Похоже, что и во времена Лысенко ответственные товарищи Гоголя тоже не читали! А сейчас читают?
Подлость от ума
…Мы кое-то оттуда унаследовали, хотя Фамусовы, Молчалины, Загорецкие и прочие изменились так, что не влезут уже в кожу грибоедовских типов… Но пока будет существовать стремление к почестям помимо заслуги, пока будут водиться мастера и охотники угодничать и «награжденья брать, и весело пожить», пока сплетни, безделье, пустота будут господствовать не как пороки, а как стихии общественной жизни, – до тех пор, конечно, будут мелькать и в современном обществе черты Фамусовых, Молчалиных и других…
Статья Гончарова «Мильон терзаний», строки которой вынесены в эпиграф этой главы, стала для многих поколений школьников непременным дополнением к разговору о «Горе от ума». Что-то вроде авторитетного комментария. Поводом для ее написания послужили театральные постановки пьесы, но размышляет Гончаров о бессмертных грибоедовских образах как о значимых для своего времени. Почти пятьдесят лет разделяют пьесу и статью, а наблюдения автора первой русской «социально-политической» комедии, как подтверждает ее пристрастный читатель, смысла не потеряли.
В этом мы без труда убедимся, вместе перечитав знаменитую пьесу А. Островского «На всякого мудреца довольно простоты» (1868). Ее главный персонаж – молодой человек Егор Дмитриевич Глумов – мог бы, наверное, стать духовным преемником Чацкого. Он умен, образован, хорошо видит ничтожность окружающих, остер на слово, жаждет деятельности, но не знает возможности – честной возможности! – применить свои способности.
И что же? В отличие от Чацкого персонаж Островского все таланты употребляет не на борьбу с презираемым им обществом и «людской пошлостью», летопись которой он ведет в дневнике, а на то, чтобы приобрести расположение столпов этого общества, ибо от них зависит его будущность.
Глумов добровольно предает идеалы, которые отстаивал Чацкий, и переходит в стан его противников, совершая во имя своих корыстных целей двойное предательство: «Эпиграммы в сторону! Этот род поэзии, кроме вреда, ничего не приносит автору. Примемся за панегирики… Всю желчь, которая будет накипать в душе, я буду сбывать в этот дневник, а на устах останется только мед».
Свой нравственный – вернее, безнравственный – выбор Егор Дмитриевич делает совершенно сознательно, трезво оценив жизненную ситуацию и решив, что благополучие важнее принципов.
Если Чацкий, увидев всю глубину пошлости и лицемерия тех, с кем встретился в доме Фамусова, и честно, хоть и непрактично, высказав свое мнение, уже не смог остаться и как-то ужиться («Вон из Москвы! сюда я больше не ездок. / Бегу, не оглянусь…»), то Глумов рассудил иначе.

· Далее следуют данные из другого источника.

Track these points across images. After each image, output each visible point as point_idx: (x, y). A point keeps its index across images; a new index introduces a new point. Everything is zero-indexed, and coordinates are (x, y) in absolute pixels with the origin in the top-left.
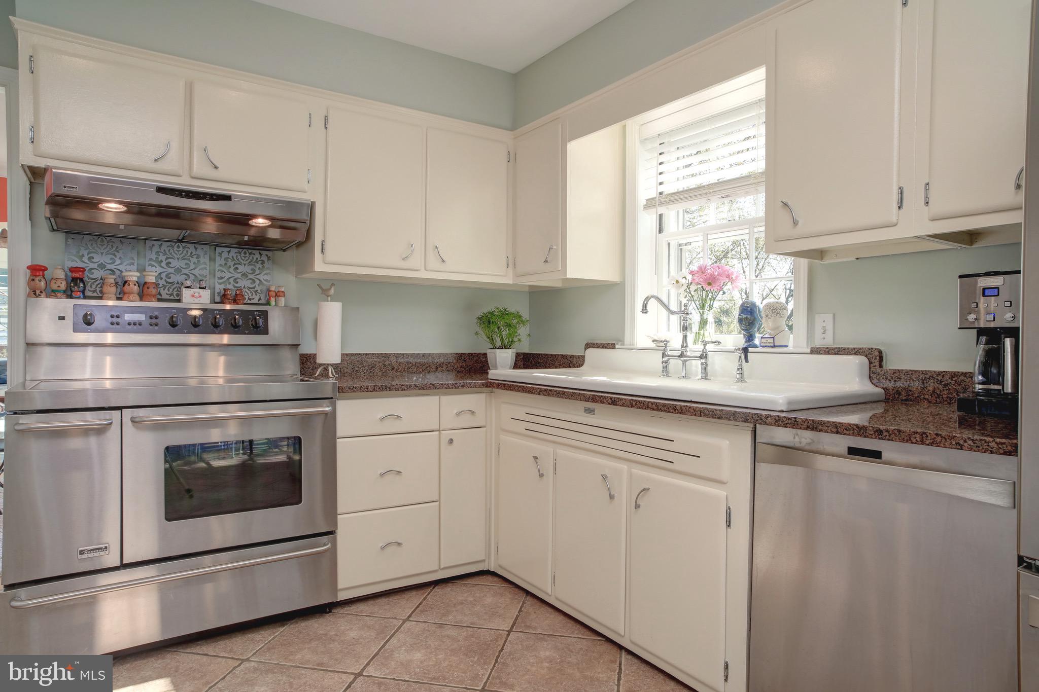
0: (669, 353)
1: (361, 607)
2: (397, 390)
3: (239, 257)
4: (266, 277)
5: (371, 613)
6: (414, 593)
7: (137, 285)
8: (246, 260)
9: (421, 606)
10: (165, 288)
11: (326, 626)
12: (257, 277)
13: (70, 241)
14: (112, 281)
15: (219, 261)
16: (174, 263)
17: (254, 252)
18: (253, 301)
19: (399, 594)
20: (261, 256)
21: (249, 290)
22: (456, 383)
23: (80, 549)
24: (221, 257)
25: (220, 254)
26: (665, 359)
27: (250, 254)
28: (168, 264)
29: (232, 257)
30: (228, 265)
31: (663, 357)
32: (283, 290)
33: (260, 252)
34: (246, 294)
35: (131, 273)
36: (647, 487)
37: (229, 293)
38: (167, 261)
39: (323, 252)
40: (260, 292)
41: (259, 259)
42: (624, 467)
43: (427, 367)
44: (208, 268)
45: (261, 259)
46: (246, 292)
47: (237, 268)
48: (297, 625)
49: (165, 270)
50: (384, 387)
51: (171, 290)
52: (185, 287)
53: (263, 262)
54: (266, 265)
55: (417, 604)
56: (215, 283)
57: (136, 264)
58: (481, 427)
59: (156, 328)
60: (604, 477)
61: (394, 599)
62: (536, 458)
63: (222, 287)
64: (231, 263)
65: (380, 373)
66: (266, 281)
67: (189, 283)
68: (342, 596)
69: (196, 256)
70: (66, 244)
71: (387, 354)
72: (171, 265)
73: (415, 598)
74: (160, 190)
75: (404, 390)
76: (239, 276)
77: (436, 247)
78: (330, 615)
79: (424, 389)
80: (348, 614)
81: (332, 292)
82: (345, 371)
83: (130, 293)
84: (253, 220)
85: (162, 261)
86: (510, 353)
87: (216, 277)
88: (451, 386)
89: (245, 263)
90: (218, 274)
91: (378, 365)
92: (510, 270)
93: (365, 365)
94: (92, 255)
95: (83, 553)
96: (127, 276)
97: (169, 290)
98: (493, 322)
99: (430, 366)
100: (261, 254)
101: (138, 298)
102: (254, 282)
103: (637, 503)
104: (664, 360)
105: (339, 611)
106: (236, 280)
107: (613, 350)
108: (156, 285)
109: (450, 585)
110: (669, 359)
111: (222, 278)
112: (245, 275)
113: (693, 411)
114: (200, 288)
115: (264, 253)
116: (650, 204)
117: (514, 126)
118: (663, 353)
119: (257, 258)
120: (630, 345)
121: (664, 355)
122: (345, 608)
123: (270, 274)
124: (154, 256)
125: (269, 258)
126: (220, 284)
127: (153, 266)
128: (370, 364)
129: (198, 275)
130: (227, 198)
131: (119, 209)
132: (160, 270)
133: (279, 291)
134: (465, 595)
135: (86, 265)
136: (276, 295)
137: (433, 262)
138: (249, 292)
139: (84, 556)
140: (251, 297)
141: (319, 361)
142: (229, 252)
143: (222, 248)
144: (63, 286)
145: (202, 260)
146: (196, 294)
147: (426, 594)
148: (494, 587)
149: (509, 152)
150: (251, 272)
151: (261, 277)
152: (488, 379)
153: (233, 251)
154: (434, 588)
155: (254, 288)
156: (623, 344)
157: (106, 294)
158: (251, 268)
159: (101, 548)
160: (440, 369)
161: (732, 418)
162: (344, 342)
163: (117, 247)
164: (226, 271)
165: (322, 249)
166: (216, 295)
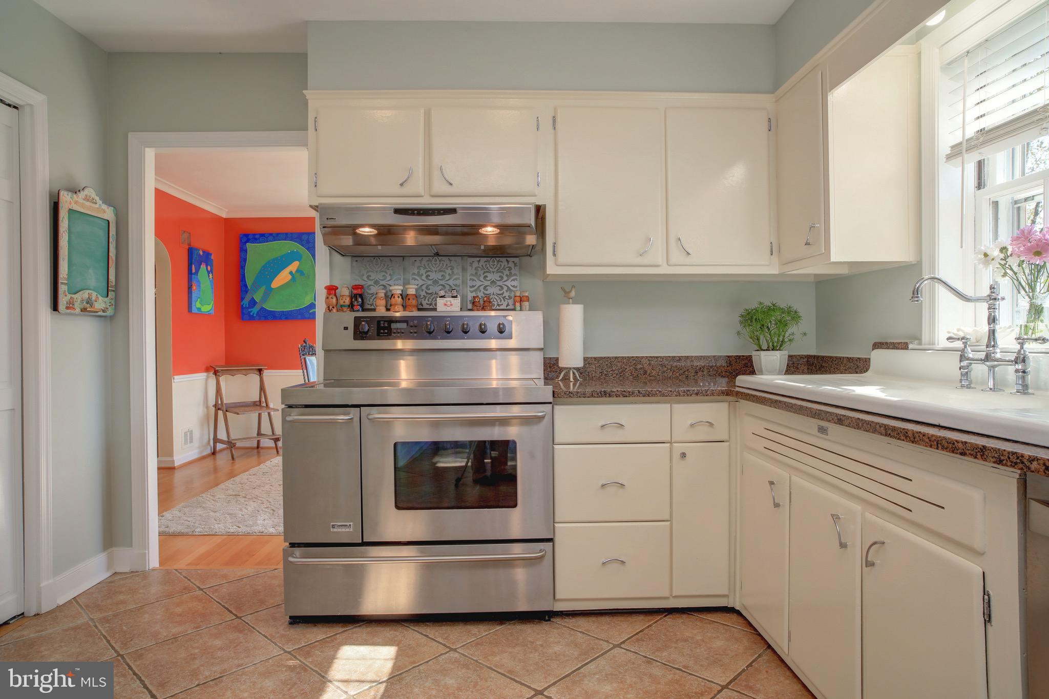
0: (971, 356)
1: (582, 622)
2: (617, 396)
3: (488, 266)
4: (513, 283)
5: (587, 630)
6: (641, 617)
7: (401, 297)
8: (495, 268)
9: (641, 633)
10: (425, 298)
11: (538, 634)
12: (505, 283)
13: (355, 263)
14: (383, 295)
15: (471, 271)
16: (433, 276)
17: (501, 259)
18: (501, 307)
19: (626, 615)
20: (508, 263)
21: (498, 297)
22: (689, 390)
23: (332, 524)
24: (472, 267)
25: (471, 264)
26: (965, 363)
27: (498, 261)
28: (428, 276)
29: (482, 266)
30: (478, 274)
31: (961, 361)
32: (527, 295)
33: (508, 259)
34: (495, 300)
35: (396, 287)
36: (882, 540)
37: (477, 300)
38: (426, 274)
39: (554, 255)
40: (508, 298)
41: (506, 266)
42: (857, 507)
43: (685, 372)
44: (461, 279)
45: (509, 266)
46: (495, 299)
47: (486, 276)
48: (513, 627)
49: (425, 282)
50: (603, 393)
51: (430, 300)
52: (440, 297)
53: (510, 269)
54: (513, 272)
55: (638, 631)
56: (467, 292)
57: (402, 279)
58: (723, 441)
59: (415, 335)
60: (835, 517)
61: (617, 620)
62: (772, 483)
63: (474, 294)
64: (481, 272)
65: (631, 377)
66: (513, 286)
67: (442, 293)
68: (559, 607)
69: (450, 268)
70: (352, 266)
71: (639, 357)
72: (429, 278)
73: (639, 623)
74: (398, 211)
75: (626, 396)
76: (488, 283)
77: (679, 239)
78: (547, 624)
79: (649, 396)
80: (565, 626)
81: (573, 294)
82: (593, 375)
83: (396, 305)
84: (483, 229)
85: (422, 275)
86: (778, 356)
87: (468, 285)
88: (682, 394)
89: (493, 270)
90: (470, 283)
91: (628, 369)
92: (775, 258)
93: (614, 368)
94: (370, 274)
95: (334, 528)
96: (393, 290)
97: (428, 300)
98: (756, 319)
99: (688, 370)
100: (508, 261)
101: (401, 308)
102: (502, 288)
103: (869, 559)
104: (962, 364)
105: (557, 620)
106: (485, 288)
107: (906, 350)
108: (416, 296)
109: (684, 616)
110: (971, 363)
111: (473, 286)
112: (493, 282)
113: (927, 440)
114: (453, 297)
115: (510, 259)
116: (957, 151)
117: (775, 87)
118: (961, 356)
119: (505, 265)
120: (930, 344)
121: (962, 358)
122: (565, 620)
123: (517, 280)
124: (416, 271)
125: (515, 265)
126: (472, 292)
127: (415, 279)
128: (619, 368)
129: (452, 286)
130: (453, 211)
131: (373, 232)
132: (420, 282)
133: (523, 296)
134: (695, 632)
135: (365, 283)
136: (521, 300)
137: (677, 256)
138: (498, 298)
139: (335, 530)
140: (500, 303)
141: (562, 364)
142: (479, 261)
143: (473, 258)
144: (347, 301)
145: (455, 271)
146: (449, 303)
147: (653, 622)
148: (734, 629)
149: (769, 119)
150: (499, 279)
151: (509, 283)
152: (735, 386)
153: (483, 260)
154: (665, 616)
155: (502, 294)
156: (920, 344)
157: (380, 306)
158: (499, 275)
159: (347, 525)
160: (700, 374)
161: (979, 456)
162: (586, 346)
163: (388, 265)
164: (476, 280)
165: (554, 251)
166: (469, 302)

Он, подобно Загорецким, Молчалиным, Шприхам и Чичиковым, решил служить лицам. Вся разница в том, что для тех это было естественным состоянием, не отягощавшим ум и сердце, а ему пришлось переступить через себя. Но результат один, хотя хамелеонство Глумова и по природе, и по социальным последствиям будет пострашнее невинного желания «и награжденья брать, и весело пожить».